Mais au cours de la semaine, d’autres choses se sont aussi produites. Euh, avant d’en parler, je pense qu’il faut faire une prémisse qui est valide au moins en ce qui me concerne. Je n’ai aucune intention de critiquer le Pape. Je ne suis pas qui pour cela. Pour moi, le Pape Léon XIV est le Pape et mérite mon obéissance et mon respect. Mais pour l’aider à accomplir le ministère pétrinien qui inclut l’objectif qu’il a marqué comme nord de son pontificat, celui d’unir l’Église, je peux peut-être collaborer humblement pour atteindre cet objectif, en signalant certaines choses qui pourraient lui nuire et même endommager l’image même du pontife. Mon seul désir est d’aider et de servir l’Église. Et d’aider et de servir le Pape qui est le Pape, je répète, celui que j’aime et que je veux obéir et que non seulement j’aime et veux obéir, mais que je respecte aussi en tant qu’être humain.

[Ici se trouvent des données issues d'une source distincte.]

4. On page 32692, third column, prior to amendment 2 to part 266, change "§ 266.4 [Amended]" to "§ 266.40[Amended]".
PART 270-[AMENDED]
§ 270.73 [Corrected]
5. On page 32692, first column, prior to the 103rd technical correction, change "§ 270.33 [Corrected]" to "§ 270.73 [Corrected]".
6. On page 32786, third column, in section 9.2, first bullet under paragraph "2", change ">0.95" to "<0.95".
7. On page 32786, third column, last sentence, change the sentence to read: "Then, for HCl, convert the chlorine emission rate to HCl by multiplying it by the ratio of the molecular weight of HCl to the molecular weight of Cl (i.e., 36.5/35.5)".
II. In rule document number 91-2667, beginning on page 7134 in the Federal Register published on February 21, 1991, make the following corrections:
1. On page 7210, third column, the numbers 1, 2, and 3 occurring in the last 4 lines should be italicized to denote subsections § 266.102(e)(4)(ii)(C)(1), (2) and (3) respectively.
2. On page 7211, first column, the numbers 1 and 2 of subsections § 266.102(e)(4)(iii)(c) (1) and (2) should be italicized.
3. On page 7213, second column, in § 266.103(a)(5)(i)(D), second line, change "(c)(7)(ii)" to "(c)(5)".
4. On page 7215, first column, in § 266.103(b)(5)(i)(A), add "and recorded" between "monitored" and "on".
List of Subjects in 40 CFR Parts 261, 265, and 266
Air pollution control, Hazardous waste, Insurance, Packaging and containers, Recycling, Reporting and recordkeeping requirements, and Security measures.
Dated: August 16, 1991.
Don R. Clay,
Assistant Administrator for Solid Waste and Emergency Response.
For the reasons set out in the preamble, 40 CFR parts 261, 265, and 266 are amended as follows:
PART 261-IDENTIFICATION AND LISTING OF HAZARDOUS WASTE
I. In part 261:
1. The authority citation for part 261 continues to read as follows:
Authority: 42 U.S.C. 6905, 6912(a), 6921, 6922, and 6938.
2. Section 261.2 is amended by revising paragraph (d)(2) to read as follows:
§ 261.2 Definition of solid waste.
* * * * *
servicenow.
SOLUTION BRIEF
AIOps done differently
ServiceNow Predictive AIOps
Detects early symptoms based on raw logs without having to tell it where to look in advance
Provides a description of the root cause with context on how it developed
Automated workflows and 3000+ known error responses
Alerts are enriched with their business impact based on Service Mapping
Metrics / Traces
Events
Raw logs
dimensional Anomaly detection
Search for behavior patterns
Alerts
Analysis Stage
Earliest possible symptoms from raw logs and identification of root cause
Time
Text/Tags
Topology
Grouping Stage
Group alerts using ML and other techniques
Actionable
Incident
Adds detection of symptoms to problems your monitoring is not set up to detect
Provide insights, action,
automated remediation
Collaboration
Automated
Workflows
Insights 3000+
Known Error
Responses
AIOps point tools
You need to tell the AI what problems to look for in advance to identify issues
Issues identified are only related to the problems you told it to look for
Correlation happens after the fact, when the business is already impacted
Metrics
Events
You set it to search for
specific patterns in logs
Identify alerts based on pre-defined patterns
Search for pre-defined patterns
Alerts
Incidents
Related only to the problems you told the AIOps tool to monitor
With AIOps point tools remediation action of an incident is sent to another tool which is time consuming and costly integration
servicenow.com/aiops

Autour de n’importe quel leader de n’importe quel type, une entreprise, leader politique, leader religieux, surgit immédiatement une camarilla d’adulateurs qui lui diront que tout ce qu’il fait est merveilleux et parfait. Il est possible que cela plaise beaucoup au leader d’entendre constamment des flatteries et il est possible qu’il finisse par croire que n’importe quelle objection minimale, même faite avec beaucoup d’amour, n’importe quelle objection minimale qui lui est faite est un manque de respect et même une attaque. Quand cela arrive, je répète, dans le cas de n’importe quel leader, son gouvernement est condamné à l’échec. Un leader qui ne s’entoure que d’applaudisseurs et qui considère comme ennemis mortels celui qui fait la plus petite objection. J’insiste, de n’importe quelle entité, ce leader est condamné à l’échec.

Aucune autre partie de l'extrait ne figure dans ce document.